TASK TO CARRY OUT
Below are some records; output exactly the lines from the line with "micrograph shows IHC" to the line with "(IHC) photomicrograph of", both ends kept, and nothing more.

==== GIVEN INFORMATION

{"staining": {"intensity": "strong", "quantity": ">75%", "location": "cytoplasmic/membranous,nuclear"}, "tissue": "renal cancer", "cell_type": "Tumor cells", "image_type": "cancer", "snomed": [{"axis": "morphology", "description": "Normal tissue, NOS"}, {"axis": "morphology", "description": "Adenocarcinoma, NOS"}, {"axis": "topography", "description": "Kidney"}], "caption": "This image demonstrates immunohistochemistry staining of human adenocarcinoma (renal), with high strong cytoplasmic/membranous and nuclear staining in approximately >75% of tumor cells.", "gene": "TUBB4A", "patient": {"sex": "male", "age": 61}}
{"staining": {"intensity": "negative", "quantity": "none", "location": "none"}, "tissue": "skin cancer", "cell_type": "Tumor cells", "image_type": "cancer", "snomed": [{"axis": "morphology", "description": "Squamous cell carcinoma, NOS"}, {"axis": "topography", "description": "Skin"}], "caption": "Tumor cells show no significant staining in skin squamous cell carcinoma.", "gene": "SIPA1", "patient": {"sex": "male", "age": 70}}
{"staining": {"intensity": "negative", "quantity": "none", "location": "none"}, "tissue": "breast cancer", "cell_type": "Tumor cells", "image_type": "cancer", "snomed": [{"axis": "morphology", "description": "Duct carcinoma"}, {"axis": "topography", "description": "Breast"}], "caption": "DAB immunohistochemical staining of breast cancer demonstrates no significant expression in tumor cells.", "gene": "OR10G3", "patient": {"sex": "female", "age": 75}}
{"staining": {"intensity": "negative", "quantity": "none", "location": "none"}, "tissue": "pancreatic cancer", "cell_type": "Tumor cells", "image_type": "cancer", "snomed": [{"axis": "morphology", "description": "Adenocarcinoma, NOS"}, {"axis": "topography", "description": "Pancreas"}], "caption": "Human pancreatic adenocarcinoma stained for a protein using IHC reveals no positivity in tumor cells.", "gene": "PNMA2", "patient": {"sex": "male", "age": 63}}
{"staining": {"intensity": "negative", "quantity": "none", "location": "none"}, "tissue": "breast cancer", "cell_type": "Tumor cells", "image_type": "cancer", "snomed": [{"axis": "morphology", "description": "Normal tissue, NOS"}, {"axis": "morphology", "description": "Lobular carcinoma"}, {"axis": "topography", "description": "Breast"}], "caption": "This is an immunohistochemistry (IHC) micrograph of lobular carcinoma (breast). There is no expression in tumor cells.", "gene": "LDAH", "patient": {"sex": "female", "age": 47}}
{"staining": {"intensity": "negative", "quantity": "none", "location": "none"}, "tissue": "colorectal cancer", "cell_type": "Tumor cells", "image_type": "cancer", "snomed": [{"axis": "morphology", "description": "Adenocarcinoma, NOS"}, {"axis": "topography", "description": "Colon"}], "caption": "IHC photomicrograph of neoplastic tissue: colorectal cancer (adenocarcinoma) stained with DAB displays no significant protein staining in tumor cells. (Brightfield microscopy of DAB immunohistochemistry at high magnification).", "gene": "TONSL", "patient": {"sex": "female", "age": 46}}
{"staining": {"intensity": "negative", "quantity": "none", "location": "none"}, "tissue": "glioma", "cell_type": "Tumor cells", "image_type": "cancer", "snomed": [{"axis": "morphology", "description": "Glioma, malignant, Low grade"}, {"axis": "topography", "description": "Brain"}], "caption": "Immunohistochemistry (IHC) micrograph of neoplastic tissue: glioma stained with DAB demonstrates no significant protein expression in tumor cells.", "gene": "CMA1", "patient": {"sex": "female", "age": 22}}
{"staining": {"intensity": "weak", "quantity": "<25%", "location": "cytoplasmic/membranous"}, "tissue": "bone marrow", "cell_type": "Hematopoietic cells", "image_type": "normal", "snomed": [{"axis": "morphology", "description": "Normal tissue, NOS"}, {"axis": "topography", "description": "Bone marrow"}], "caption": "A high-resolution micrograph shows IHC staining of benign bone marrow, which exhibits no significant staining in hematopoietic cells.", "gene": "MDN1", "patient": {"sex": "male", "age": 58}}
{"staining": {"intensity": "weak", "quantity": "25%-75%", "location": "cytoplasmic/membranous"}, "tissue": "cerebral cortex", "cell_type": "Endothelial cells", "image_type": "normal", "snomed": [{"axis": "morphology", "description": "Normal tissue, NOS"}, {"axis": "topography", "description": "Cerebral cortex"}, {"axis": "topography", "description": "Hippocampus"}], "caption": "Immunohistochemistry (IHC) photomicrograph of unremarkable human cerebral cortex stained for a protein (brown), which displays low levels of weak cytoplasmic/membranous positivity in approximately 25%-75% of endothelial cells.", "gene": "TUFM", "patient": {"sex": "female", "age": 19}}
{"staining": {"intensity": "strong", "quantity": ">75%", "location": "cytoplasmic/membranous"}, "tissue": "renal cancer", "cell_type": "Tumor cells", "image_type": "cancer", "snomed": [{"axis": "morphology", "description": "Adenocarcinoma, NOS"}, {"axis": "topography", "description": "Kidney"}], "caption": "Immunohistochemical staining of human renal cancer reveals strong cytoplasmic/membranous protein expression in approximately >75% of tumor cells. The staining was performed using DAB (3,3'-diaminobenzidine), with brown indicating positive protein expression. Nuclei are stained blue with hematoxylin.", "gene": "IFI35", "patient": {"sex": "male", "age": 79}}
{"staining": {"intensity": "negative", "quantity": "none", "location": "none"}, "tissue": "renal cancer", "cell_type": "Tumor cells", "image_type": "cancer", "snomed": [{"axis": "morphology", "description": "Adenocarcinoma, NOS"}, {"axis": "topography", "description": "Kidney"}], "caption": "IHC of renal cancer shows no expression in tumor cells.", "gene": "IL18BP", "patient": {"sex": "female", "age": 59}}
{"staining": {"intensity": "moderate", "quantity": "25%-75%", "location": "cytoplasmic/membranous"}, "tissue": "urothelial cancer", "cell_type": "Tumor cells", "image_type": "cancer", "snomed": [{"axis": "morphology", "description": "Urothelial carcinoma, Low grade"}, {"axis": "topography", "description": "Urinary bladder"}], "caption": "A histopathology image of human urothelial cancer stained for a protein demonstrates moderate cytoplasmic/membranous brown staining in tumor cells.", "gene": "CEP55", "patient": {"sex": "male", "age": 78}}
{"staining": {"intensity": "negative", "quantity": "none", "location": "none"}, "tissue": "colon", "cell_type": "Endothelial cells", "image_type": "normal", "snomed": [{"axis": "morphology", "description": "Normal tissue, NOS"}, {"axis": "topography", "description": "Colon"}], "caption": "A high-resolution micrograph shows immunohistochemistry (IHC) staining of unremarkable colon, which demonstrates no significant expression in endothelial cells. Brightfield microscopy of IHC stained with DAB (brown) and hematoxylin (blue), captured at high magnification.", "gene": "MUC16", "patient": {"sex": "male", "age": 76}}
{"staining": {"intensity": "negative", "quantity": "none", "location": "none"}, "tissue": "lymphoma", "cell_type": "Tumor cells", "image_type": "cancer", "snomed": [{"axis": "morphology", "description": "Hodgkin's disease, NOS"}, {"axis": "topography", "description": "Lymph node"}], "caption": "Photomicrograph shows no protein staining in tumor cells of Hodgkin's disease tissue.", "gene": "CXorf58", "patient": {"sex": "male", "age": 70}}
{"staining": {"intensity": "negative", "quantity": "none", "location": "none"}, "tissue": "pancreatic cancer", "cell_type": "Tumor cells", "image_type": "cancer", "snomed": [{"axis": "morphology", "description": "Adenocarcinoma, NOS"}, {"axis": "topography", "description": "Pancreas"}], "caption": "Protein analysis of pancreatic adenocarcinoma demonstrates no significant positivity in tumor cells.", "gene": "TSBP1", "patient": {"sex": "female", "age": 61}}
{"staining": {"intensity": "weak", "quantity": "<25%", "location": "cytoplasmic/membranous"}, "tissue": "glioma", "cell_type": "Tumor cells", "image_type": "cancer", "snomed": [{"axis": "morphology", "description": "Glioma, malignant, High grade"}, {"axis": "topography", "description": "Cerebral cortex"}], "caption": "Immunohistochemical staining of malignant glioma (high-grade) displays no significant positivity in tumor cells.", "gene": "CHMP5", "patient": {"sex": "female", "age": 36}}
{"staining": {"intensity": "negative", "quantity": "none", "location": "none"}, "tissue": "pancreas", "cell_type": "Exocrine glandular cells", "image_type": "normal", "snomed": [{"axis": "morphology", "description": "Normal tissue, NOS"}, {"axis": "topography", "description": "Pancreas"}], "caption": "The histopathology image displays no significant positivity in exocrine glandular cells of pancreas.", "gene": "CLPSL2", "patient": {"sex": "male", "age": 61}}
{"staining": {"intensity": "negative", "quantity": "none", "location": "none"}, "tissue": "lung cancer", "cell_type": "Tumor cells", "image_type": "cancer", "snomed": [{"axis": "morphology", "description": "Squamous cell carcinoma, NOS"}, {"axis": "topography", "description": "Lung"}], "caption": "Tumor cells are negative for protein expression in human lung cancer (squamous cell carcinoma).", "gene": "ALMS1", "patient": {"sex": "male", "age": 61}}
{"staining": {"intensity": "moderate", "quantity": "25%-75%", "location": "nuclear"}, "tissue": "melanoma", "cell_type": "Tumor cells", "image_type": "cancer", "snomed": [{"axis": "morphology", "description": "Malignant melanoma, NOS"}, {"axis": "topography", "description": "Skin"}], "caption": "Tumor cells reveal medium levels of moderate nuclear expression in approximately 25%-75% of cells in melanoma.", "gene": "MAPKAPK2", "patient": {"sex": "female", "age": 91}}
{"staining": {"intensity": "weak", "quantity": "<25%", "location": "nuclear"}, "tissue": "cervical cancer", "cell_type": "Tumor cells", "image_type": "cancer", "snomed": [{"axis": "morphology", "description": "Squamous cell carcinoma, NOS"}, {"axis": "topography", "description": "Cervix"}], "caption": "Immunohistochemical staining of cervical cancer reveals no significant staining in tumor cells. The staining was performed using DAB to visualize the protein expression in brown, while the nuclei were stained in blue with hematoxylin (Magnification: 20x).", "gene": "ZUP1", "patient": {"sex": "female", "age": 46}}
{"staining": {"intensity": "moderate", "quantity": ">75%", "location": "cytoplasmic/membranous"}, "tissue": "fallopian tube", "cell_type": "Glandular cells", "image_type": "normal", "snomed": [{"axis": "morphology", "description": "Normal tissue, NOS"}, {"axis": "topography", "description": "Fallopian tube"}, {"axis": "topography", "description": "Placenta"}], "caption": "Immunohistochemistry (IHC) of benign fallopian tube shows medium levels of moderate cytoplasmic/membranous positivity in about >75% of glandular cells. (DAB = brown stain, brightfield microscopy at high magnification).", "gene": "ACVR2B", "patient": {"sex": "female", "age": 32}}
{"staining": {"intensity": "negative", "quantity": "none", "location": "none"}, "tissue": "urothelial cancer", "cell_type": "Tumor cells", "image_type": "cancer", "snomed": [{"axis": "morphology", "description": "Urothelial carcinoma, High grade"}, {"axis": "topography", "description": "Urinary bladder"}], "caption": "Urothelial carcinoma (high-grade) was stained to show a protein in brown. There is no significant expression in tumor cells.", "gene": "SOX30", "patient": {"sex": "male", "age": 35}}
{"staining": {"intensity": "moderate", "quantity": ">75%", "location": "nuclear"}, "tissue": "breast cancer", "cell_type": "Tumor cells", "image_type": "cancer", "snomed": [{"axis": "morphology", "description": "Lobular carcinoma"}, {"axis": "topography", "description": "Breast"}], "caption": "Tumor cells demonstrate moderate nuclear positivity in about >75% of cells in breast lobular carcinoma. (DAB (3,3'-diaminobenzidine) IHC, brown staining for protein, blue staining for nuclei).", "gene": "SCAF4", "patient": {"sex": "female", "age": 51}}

========

TASK SOLUTION
{"staining": {"intensity": "weak", "quantity": "<25%", "location": "cytoplasmic/membranous"}, "tissue": "bone marrow", "cell_type": "Hematopoietic cells", "image_type": "normal", "snomed": [{"axis": "morphology", "description": "Normal tissue, NOS"}, {"axis": "topography", "description": "Bone marrow"}], "caption": "A high-resolution micrograph shows IHC staining of benign bone marrow, which exhibits no significant staining in hematopoietic cells.", "gene": "MDN1", "patient": {"sex": "male", "age": 58}}
{"staining": {"intensity": "weak", "quantity": "25%-75%", "location": "cytoplasmic/membranous"}, "tissue": "cerebral cortex", "cell_type": "Endothelial cells", "image_type": "normal", "snomed": [{"axis": "morphology", "description": "Normal tissue, NOS"}, {"axis": "topography", "description": "Cerebral cortex"}, {"axis": "topography", "description": "Hippocampus"}], "caption": "Immunohistochemistry (IHC) photomicrograph of unremarkable human cerebral cortex stained for a protein (brown), which displays low levels of weak cytoplasmic/membranous positivity in approximately 25%-75% of endothelial cells.", "gene": "TUFM", "patient": {"sex": "female", "age": 19}}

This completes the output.